After deciding to come back, he signed with the Somerset Patriots of the independent Atlantic League, where he again posted solid numbers (0-0, 1.62 in nine games) before being picked up by the Yankees.
“I had a blast over there,” said Bush of playing in Somerset.
“Having Sparky Lyle as manager and Brett Jodie as pitching coach, those guys love baseball and it really shows in the kind of team they put together. Everybody was out there playing hard, and it was a lot of fun.”
Assigned to Triple-A Scranton after signing with the Yankees towards the end of May, he struggled in two of his first three outings with the team, his ERA ballooning to nearly ten. While he was able to recover and cut his ERA nearly in half, he was only being used about once a week.
The writing appeared to be on the wall for him to get sent down a level.
“Compared to where I started the season at, I don’t really think I can complain with where I’m at now,” said Bush of being shipped to Double-A.

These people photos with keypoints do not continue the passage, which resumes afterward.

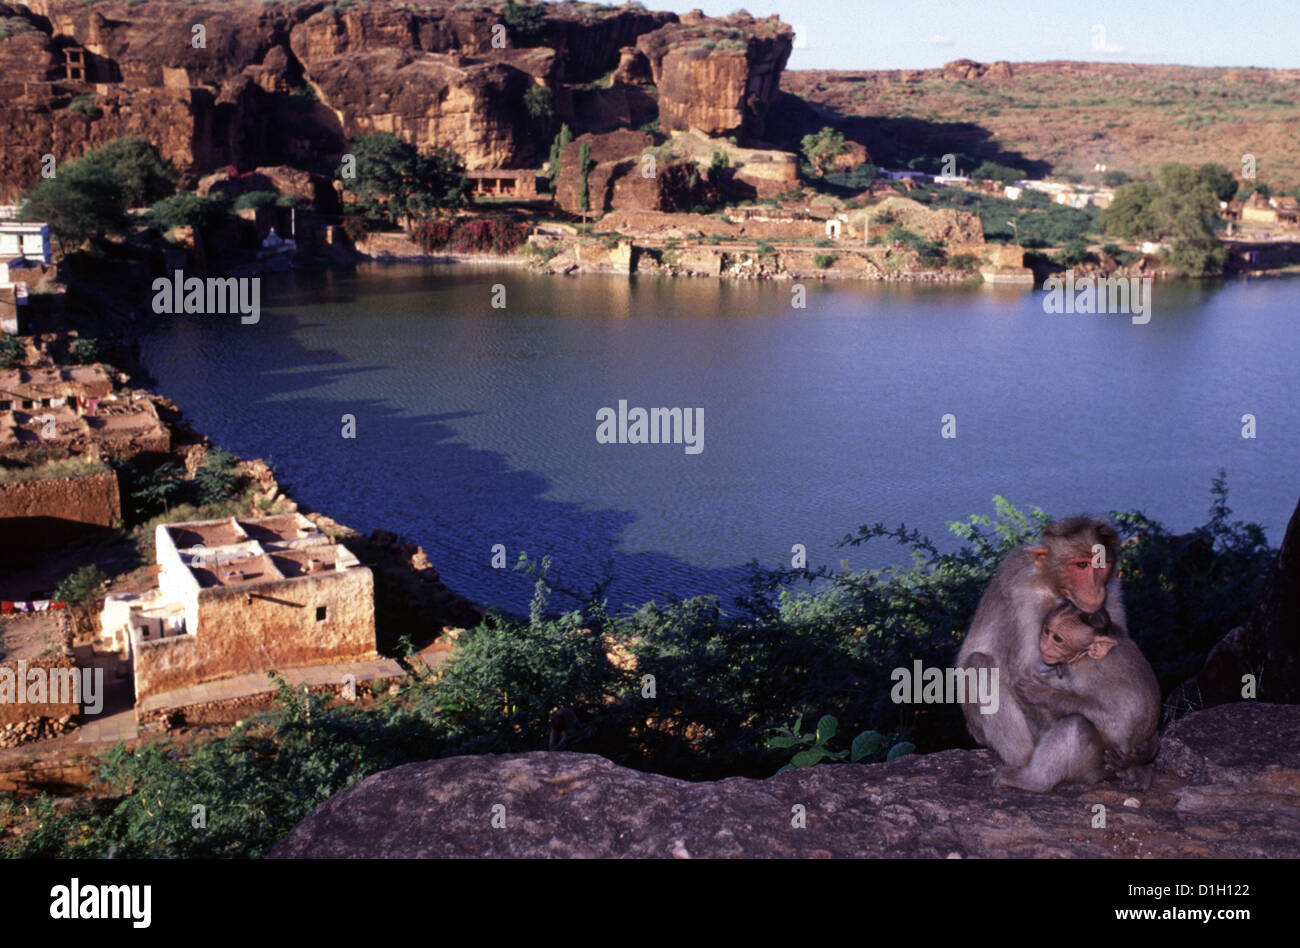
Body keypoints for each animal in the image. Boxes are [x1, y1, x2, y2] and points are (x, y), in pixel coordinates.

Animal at [956, 517, 1128, 785]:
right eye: (1081, 565)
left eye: (1102, 565)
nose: (1095, 590)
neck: (1053, 586)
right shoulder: (1023, 592)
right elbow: (1022, 671)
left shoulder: (1111, 587)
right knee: (978, 663)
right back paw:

“At least I’m getting an opportunity to pitch, though. That’s the important thing.”
And pitch he did.
With a need for a starter at Double-A Trenton, Bush was sent down and made his Thunder debut on the road in New Hampshire on Monday, working three and a third hitless innings as the team carried a collective no-hitter deep into the game.
Primarily used as a reliever throughout his career, the crafty 29-year-old righty uses an arsenal of a fastball, changeup, curveball and slider, using the latter as his out pitch.
“I just try to throw strikes and get ahead of guys,” Bush says.
Asked which role he’d prefer to do that in, the Florida native just seemed happy to be getting a chance anywhere in affiliated baseball.
“I’ll do either one,” he said.
“As long as I get a chance to throw, I really don’t care whether it’s relief or starting.”